- Limb landmark coordinates:
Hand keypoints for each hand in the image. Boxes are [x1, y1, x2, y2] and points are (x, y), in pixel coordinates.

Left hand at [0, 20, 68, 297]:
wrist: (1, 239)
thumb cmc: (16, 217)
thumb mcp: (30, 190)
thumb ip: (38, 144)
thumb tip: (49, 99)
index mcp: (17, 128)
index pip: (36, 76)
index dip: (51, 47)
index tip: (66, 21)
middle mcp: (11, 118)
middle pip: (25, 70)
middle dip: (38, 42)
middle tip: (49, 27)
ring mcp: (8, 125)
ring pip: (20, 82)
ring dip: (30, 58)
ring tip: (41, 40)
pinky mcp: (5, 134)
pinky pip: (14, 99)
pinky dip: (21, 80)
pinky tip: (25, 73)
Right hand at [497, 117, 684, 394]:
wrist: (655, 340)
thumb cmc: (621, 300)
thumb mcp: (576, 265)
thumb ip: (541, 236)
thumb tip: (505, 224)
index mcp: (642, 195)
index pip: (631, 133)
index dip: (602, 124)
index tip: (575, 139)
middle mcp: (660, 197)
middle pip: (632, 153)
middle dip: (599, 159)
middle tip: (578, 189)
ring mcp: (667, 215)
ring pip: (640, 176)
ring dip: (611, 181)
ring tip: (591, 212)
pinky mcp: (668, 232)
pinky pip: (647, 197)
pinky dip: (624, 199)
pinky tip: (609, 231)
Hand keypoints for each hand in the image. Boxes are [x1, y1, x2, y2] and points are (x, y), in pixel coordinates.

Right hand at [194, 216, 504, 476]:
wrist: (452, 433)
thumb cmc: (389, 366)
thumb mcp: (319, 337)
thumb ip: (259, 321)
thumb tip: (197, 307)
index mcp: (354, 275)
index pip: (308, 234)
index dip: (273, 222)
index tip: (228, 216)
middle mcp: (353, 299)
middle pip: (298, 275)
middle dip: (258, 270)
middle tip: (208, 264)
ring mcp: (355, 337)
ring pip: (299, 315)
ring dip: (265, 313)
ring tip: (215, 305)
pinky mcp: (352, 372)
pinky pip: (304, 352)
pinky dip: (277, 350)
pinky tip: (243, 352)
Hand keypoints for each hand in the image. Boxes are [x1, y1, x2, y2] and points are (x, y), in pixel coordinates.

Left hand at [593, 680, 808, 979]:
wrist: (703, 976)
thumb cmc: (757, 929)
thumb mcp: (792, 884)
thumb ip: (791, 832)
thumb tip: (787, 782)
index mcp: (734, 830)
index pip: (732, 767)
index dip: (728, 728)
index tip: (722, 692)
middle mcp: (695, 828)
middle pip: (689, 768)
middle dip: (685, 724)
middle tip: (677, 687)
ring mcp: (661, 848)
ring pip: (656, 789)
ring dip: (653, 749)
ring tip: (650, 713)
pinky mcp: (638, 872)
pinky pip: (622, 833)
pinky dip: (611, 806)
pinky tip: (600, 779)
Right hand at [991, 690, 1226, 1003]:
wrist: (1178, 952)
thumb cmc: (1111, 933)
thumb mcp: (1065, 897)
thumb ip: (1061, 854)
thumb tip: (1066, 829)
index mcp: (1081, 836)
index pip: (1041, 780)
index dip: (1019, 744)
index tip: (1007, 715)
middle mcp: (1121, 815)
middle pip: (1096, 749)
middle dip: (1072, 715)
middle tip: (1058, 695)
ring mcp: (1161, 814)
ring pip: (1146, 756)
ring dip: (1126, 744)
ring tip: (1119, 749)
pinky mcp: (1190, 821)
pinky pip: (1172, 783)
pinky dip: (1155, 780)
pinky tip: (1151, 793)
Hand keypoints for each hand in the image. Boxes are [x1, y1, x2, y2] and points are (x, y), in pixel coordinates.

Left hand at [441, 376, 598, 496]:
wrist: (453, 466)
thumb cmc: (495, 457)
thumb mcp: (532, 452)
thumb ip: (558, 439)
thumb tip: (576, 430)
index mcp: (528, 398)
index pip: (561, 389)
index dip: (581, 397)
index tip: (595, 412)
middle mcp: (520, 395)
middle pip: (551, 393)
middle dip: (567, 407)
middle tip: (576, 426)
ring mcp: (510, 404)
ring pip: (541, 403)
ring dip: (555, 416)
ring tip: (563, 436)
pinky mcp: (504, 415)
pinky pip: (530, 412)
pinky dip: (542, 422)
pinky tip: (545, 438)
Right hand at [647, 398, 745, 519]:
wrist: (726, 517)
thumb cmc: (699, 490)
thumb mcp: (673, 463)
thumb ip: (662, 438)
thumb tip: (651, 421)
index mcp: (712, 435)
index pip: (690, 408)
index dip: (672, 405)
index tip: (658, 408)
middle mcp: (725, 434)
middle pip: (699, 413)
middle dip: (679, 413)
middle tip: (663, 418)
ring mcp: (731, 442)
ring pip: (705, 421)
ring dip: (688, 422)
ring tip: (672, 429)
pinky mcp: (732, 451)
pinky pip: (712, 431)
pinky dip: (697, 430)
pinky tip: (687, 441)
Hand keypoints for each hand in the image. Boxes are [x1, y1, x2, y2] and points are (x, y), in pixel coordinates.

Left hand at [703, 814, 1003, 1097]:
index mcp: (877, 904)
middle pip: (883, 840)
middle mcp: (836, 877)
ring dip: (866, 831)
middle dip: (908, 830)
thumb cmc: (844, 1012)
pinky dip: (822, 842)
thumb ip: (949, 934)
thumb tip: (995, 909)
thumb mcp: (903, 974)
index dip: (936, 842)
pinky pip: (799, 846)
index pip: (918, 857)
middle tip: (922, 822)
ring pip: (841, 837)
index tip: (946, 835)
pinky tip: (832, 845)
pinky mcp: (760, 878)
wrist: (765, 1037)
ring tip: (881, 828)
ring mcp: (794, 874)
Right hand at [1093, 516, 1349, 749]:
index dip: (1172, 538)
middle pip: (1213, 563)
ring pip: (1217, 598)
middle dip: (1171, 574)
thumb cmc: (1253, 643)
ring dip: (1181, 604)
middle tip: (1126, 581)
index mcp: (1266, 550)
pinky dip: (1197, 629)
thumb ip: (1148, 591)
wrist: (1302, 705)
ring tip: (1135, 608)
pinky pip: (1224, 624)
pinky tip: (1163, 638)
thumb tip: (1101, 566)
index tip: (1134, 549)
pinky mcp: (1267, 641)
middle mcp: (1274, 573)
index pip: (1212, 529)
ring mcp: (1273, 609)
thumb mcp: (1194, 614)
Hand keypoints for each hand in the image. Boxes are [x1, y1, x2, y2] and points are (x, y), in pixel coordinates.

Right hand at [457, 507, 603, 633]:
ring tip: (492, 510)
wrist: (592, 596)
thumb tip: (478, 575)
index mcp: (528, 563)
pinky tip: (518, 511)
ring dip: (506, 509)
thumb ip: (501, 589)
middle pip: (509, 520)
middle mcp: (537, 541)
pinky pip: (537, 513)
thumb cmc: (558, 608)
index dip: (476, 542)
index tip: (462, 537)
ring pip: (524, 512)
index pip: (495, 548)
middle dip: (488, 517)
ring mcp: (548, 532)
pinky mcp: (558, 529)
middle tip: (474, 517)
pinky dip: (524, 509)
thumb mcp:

- What is required: Transcribe each entry word for word.

- The completed task:
Hand keypoints for each hand in the image. Boxes are [x1, y1, x2, y2] and points are (x, y), in pixel coordinates.

Left hand at [0, 20, 68, 297]:
wrist: (1, 239)
thumb cmc: (16, 217)
thumb mcp: (30, 190)
thumb ip: (38, 144)
thumb tip: (49, 99)
index mcp: (17, 128)
index pip: (36, 76)
index dip: (51, 47)
index tip: (66, 21)
middle mcp: (11, 118)
middle pip: (25, 70)
middle dip: (38, 42)
middle tip: (49, 27)
ring mcp: (8, 125)
ring pip: (20, 82)
ring dip: (30, 58)
ring tip: (41, 40)
pinky mcp: (5, 134)
pinky pip: (14, 99)
pinky dip: (21, 80)
pinky tip: (25, 73)
Right hand at [497, 117, 684, 394]:
wrist: (655, 340)
thumb cmc: (621, 300)
thumb mcp: (576, 265)
thumb ip: (541, 236)
thumb tip: (505, 224)
index mcp: (642, 195)
index pip: (631, 133)
index dip: (602, 124)
index tip: (575, 139)
middle mcp: (660, 197)
middle pip: (632, 153)
middle dip: (599, 159)
middle tip: (578, 189)
ring mcp: (667, 215)
ring pip: (640, 176)
ring dip: (611, 181)
ring tip: (591, 212)
pinky mcp: (668, 232)
pinky pip: (647, 197)
pinky dip: (624, 199)
pinky tip: (609, 231)
Hand keypoints for each hand in the image. Boxes are [x1, y1, x2, y2] and points are (x, y), in pixel coordinates.

Right hand at [194, 216, 504, 476]:
wrist: (452, 433)
thumb cmc: (389, 366)
thumb mcp: (319, 337)
thumb ip: (259, 321)
thumb tip: (197, 307)
index mcp: (354, 275)
index pip: (308, 234)
index dip: (273, 222)
index tip: (228, 216)
middle mcp: (353, 299)
middle pip: (298, 275)
middle dip: (258, 270)
middle tip: (208, 264)
ring mcp: (355, 337)
ring pip: (299, 315)
ring dip: (265, 313)
ring tip: (215, 305)
pinky mcp: (352, 372)
pinky pip: (304, 352)
pinky dip: (277, 350)
pinky tip: (243, 352)
Hand keypoints for each hand in the image. Boxes are [x1, y1, x2, y2] and points are (x, y), in pixel coordinates.

Left hand at [593, 680, 808, 979]:
wrist: (703, 976)
thumb cmc: (757, 929)
thumb mcp: (792, 884)
thumb ip: (791, 832)
thumb tip: (787, 782)
index mcp: (734, 830)
index pip: (732, 767)
index dip: (728, 728)
index tip: (722, 692)
middle mcp: (695, 828)
middle pip: (689, 768)
middle dip: (685, 724)
middle tip: (677, 687)
ring mcp: (661, 848)
ring pip: (656, 789)
ring dip: (653, 749)
ring tip: (650, 713)
pinky mcp: (638, 872)
pinky pip: (622, 833)
pinky dip: (611, 806)
pinky tip: (600, 779)
Right hand at [991, 690, 1226, 1003]:
wrist: (1178, 952)
thumb cmc: (1111, 933)
thumb mcp: (1065, 897)
thumb ip: (1061, 854)
thumb tip: (1066, 829)
index mcp: (1081, 836)
index pip: (1041, 780)
index dip: (1019, 744)
index tip: (1007, 715)
middle mcp: (1121, 815)
middle pip: (1096, 749)
middle dip: (1072, 715)
middle tip: (1058, 695)
ring mcp: (1161, 814)
ring pip: (1146, 756)
ring dip: (1126, 744)
ring tip: (1119, 749)
pinky mcp: (1190, 821)
pinky pip: (1172, 783)
pinky dip: (1155, 780)
pinky tip: (1151, 793)
Hand keypoints for each hand in the image. Boxes are [x1, y1, x2, y2] and points are (x, y), in pixel coordinates.

Left hand at [441, 376, 598, 496]:
wrist: (453, 466)
thumb cmc: (495, 457)
thumb mcp: (532, 452)
thumb ip: (558, 439)
thumb tip: (576, 430)
index mcp: (528, 398)
index pip: (561, 389)
index dip: (581, 397)
index tip: (595, 412)
middle mcp: (520, 395)
middle pip: (551, 393)
middle dip: (567, 407)
middle tip: (576, 426)
ring mcp: (510, 404)
ring pip: (541, 403)
ring dip: (555, 416)
ring tip: (563, 436)
pinky mcp: (504, 415)
pinky pip: (530, 412)
pinky dip: (542, 422)
pinky tip: (545, 438)
Right hand at [647, 398, 745, 519]:
wrist: (726, 517)
thumb cmc: (699, 490)
thumb mcp: (673, 463)
thumb ip: (662, 438)
thumb tip: (651, 421)
index mcp: (712, 435)
index pip: (690, 408)
index dip: (672, 405)
index tip: (658, 408)
middle mcp: (725, 434)
middle pip: (699, 413)
middle dip: (679, 413)
middle tip: (663, 418)
ring mcp: (731, 442)
ring pip: (705, 421)
ring dip: (688, 422)
ring tip: (672, 429)
pinky mcp: (732, 451)
pinky pip: (712, 431)
pinky dip: (697, 430)
pinky tip: (687, 441)
Hand keypoints for each hand in the image. Boxes are [x1, y1, x2, y2] and points are (x, y), in pixel coordinates.

Left hand at [703, 814, 1003, 1097]:
index mcp: (877, 904)
middle pip: (883, 840)
middle mcp: (836, 877)
ring dip: (866, 831)
middle dip: (908, 830)
thumb cmc: (844, 1012)
pinky dip: (822, 842)
thumb ip: (949, 934)
thumb tip: (995, 909)
thumb mcp: (903, 974)
index dip: (936, 842)
pinky pip: (799, 846)
index pip: (918, 857)
middle tip: (922, 822)
ring pip: (841, 837)
index tip: (946, 835)
pinky tip: (832, 845)
pinky mcp: (760, 878)
wrist: (765, 1037)
ring tip: (881, 828)
ring mcp: (794, 874)
Right hand at [1093, 516, 1349, 749]:
index dip: (1172, 538)
middle pip: (1213, 563)
ring pip: (1217, 598)
middle dip: (1171, 574)
thumb cmc: (1253, 643)
ring dip: (1181, 604)
middle tip: (1126, 581)
index mcp: (1266, 550)
pinky dip: (1197, 629)
thumb ip: (1148, 591)
wrist: (1302, 705)
ring tip: (1135, 608)
pinky pip: (1224, 624)
pinky tip: (1163, 638)
thumb tip: (1101, 566)
index tip: (1134, 549)
pinky mcp: (1267, 641)
middle mcp: (1274, 573)
index pip: (1212, 529)
ring mcp: (1273, 609)
thumb mcp: (1194, 614)
Hand keypoints for each hand in the image. Boxes are [x1, y1, x2, y2] and points are (x, y), in pixel coordinates.

Right hand at [457, 507, 603, 633]:
ring tip: (492, 510)
wrist: (592, 596)
thumb tip: (478, 575)
index mcp: (528, 563)
pinky tip: (518, 511)
ring dip: (506, 509)
thumb ip: (501, 589)
middle pip: (509, 520)
middle mcp: (537, 541)
pinky pip: (537, 513)
thumb cmc: (558, 608)
index dip: (476, 542)
index tip: (462, 537)
ring pip: (524, 512)
index pip: (495, 548)
middle dip: (488, 517)
ring mcp: (548, 532)
pinky mcp: (558, 529)
middle tip: (474, 517)
pinky dip: (524, 509)
thumb mcp:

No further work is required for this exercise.